At the time of writing, $BTC is trading at $46,153 (-2.6% in 7 days), below its 200-day simple moving average (SMA), which is currently $48,012.
The second largest cryptocurrency by market cap, $ETH, is trading at $3,732 (-1.26% in 7 days), above its 200-day SMA, which is currently $3,393.82.
ETH/BTC: the spread between the two currencies is trading at 0.08095 (+1.34% in 7 days), above its 200-day SMA, which is currently 0.07012.
The year 2021 has ushered in 2022, and bullish sentiment continues to be low despite bitcoin’s 13th birthday.
Bitcoin is behaving more and more like a traditional finance risk asset, and in a sense this is due to its success.
In a ranking that includes public companies, precious metals, cryptocurrencies, and ETFs, bitcoin is in 10th place ($837.5 billion) just below Meta (Facebook), and Ethereum ranks 19th ($444.37 billion).
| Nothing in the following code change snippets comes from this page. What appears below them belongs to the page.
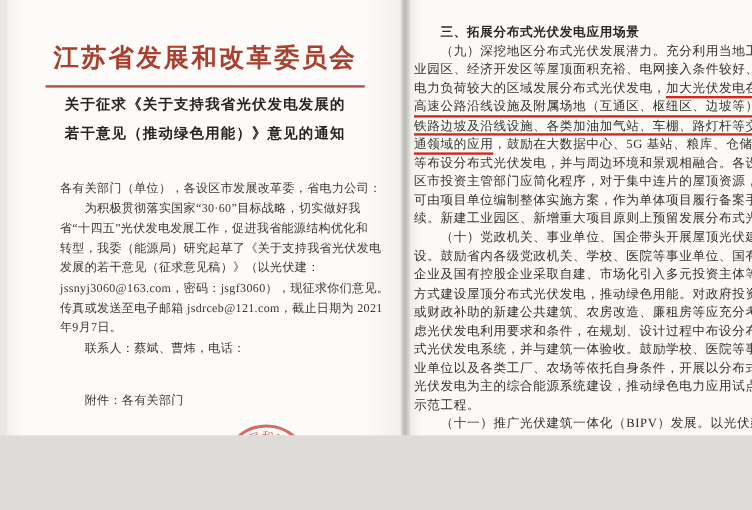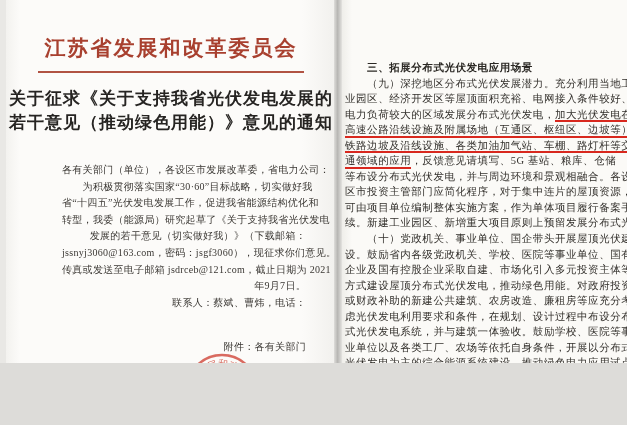--- a/index.html
+++ b/index.html
@@ -46,7 +46,7 @@
     text-align:center;font-size:15px;letter-spacing:0.5px;color:#3c3732;
   }
   
-  .right-body{padding:60px 12px 0 3px;color:#33302c;
+  .right-body{padding:20px 12px 0 3px;color:#33302c;
     font-size:10.5px;line-height:15.55px;letter-spacing:0.55px;}
   .redline{border-bottom:2px solid #d8281e;padding-bottom:0.5px;}
   .page-number{margin-top:4px;text-align:center;color:#a09e99;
The success of bitcoin and ether has attracted institutional investors, who want more and more exposure to digital assets, thus increasing the supply of financial instruments available.
The realised volatility is decreasing year-over-year, and so is the exponential increase in value.
The one-year at-the-money implied volatility on BTC went from 97.02% on January 4, 2021 to 67% on January 4, 2022.
Similarly, the implied volatility of ETH went from 131% to 76%.
The futures market shows the same trends: BTC Futures Annualised Rolling three-month basis on CME went from 17.99% to 4.91% in one year, while the ETH basis went from 6.64% to 5.47%.
In the coming weeks, we will see if the portfolio rebalancing had an impact on keeping the asset class down for most of December, and if this same issue could help its recovery in early 2022.
Whichever the case may be, I believe that the most interesting price increase in 2022 will see the smaller coins – driven by retail, so-called “Ethereum Killers”, NFTs, exchange tokens, and DeFi – drive the cypto adoption, and increasingly centralise the crypto ecosystem. They will be the game changers.